Revise the stretch of the listing from its start through the line containing "Dot at: (338, 215)" by replacing "elev" with "elevation". Keep every other part of those lines unchanged.

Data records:
—————

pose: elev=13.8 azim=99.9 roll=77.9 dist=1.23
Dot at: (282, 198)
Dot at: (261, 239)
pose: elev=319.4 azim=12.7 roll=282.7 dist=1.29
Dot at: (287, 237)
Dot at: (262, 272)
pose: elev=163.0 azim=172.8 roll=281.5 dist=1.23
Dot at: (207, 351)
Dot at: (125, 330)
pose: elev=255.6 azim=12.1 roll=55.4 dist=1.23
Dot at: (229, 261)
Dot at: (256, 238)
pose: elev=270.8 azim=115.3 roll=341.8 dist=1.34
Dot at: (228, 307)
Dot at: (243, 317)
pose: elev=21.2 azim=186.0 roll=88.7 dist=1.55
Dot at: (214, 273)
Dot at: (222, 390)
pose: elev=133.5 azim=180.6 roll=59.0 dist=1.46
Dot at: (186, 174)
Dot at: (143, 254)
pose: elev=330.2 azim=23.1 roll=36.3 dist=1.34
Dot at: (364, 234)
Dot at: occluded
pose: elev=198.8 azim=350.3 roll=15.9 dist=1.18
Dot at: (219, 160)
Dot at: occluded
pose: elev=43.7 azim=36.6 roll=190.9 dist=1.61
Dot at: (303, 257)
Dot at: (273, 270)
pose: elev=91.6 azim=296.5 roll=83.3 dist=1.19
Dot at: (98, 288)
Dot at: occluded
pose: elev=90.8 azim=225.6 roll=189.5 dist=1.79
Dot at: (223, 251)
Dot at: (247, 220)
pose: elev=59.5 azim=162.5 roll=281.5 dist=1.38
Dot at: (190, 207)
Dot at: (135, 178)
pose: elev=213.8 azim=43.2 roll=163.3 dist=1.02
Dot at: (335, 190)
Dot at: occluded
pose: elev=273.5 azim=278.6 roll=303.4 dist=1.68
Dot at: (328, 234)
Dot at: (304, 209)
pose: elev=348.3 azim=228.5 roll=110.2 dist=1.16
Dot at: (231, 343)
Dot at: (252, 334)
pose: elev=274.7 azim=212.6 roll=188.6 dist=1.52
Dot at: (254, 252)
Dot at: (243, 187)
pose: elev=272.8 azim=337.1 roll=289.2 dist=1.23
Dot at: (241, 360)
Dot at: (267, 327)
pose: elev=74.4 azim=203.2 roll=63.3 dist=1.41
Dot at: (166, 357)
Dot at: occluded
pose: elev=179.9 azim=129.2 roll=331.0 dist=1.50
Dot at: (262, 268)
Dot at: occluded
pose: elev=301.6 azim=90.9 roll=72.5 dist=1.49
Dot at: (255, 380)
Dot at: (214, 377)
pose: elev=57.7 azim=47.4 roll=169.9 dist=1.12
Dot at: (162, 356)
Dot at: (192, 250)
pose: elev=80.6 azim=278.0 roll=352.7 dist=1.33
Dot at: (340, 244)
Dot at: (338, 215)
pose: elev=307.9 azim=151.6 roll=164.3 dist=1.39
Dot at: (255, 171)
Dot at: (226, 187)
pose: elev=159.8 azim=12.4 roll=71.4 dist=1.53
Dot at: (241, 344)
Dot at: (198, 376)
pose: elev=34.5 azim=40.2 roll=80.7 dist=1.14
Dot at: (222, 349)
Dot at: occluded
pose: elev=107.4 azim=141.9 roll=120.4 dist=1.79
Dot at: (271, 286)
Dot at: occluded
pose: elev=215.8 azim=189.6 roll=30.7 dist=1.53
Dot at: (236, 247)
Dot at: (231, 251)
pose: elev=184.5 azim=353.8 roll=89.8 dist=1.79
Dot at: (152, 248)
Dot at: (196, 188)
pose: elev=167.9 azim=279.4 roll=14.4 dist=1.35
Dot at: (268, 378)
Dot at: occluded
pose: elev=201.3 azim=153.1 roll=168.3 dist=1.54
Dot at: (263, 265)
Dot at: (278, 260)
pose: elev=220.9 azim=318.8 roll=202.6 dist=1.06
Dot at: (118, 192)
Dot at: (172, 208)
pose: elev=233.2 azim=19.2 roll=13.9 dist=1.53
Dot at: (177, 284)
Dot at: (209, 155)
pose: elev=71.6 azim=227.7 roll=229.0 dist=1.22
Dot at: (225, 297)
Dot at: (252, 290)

—————

▸ **Solved problem**
pose: elevation=13.8 azim=99.9 roll=77.9 dist=1.23
Dot at: (282, 198)
Dot at: (261, 239)
pose: elevation=319.4 azim=12.7 roll=282.7 dist=1.29
Dot at: (287, 237)
Dot at: (262, 272)
pose: elevation=163.0 azim=172.8 roll=281.5 dist=1.23
Dot at: (207, 351)
Dot at: (125, 330)
pose: elevation=255.6 azim=12.1 roll=55.4 dist=1.23
Dot at: (229, 261)
Dot at: (256, 238)
pose: elevation=270.8 azim=115.3 roll=341.8 dist=1.34
Dot at: (228, 307)
Dot at: (243, 317)
pose: elevation=21.2 azim=186.0 roll=88.7 dist=1.55
Dot at: (214, 273)
Dot at: (222, 390)
pose: elevation=133.5 azim=180.6 roll=59.0 dist=1.46
Dot at: (186, 174)
Dot at: (143, 254)
pose: elevation=330.2 azim=23.1 roll=36.3 dist=1.34
Dot at: (364, 234)
Dot at: occluded
pose: elevation=198.8 azim=350.3 roll=15.9 dist=1.18
Dot at: (219, 160)
Dot at: occluded
pose: elevation=43.7 azim=36.6 roll=190.9 dist=1.61
Dot at: (303, 257)
Dot at: (273, 270)
pose: elevation=91.6 azim=296.5 roll=83.3 dist=1.19
Dot at: (98, 288)
Dot at: occluded
pose: elevation=90.8 azim=225.6 roll=189.5 dist=1.79
Dot at: (223, 251)
Dot at: (247, 220)
pose: elevation=59.5 azim=162.5 roll=281.5 dist=1.38
Dot at: (190, 207)
Dot at: (135, 178)
pose: elevation=213.8 azim=43.2 roll=163.3 dist=1.02
Dot at: (335, 190)
Dot at: occluded
pose: elevation=273.5 azim=278.6 roll=303.4 dist=1.68
Dot at: (328, 234)
Dot at: (304, 209)
pose: elevation=348.3 azim=228.5 roll=110.2 dist=1.16
Dot at: (231, 343)
Dot at: (252, 334)
pose: elevation=274.7 azim=212.6 roll=188.6 dist=1.52
Dot at: (254, 252)
Dot at: (243, 187)
pose: elevation=272.8 azim=337.1 roll=289.2 dist=1.23
Dot at: (241, 360)
Dot at: (267, 327)
pose: elevation=74.4 azim=203.2 roll=63.3 dist=1.41
Dot at: (166, 357)
Dot at: occluded
pose: elevation=179.9 azim=129.2 roll=331.0 dist=1.50
Dot at: (262, 268)
Dot at: occluded
pose: elevation=301.6 azim=90.9 roll=72.5 dist=1.49
Dot at: (255, 380)
Dot at: (214, 377)
pose: elevation=57.7 azim=47.4 roll=169.9 dist=1.12
Dot at: (162, 356)
Dot at: (192, 250)
pose: elevation=80.6 azim=278.0 roll=352.7 dist=1.33
Dot at: (340, 244)
Dot at: (338, 215)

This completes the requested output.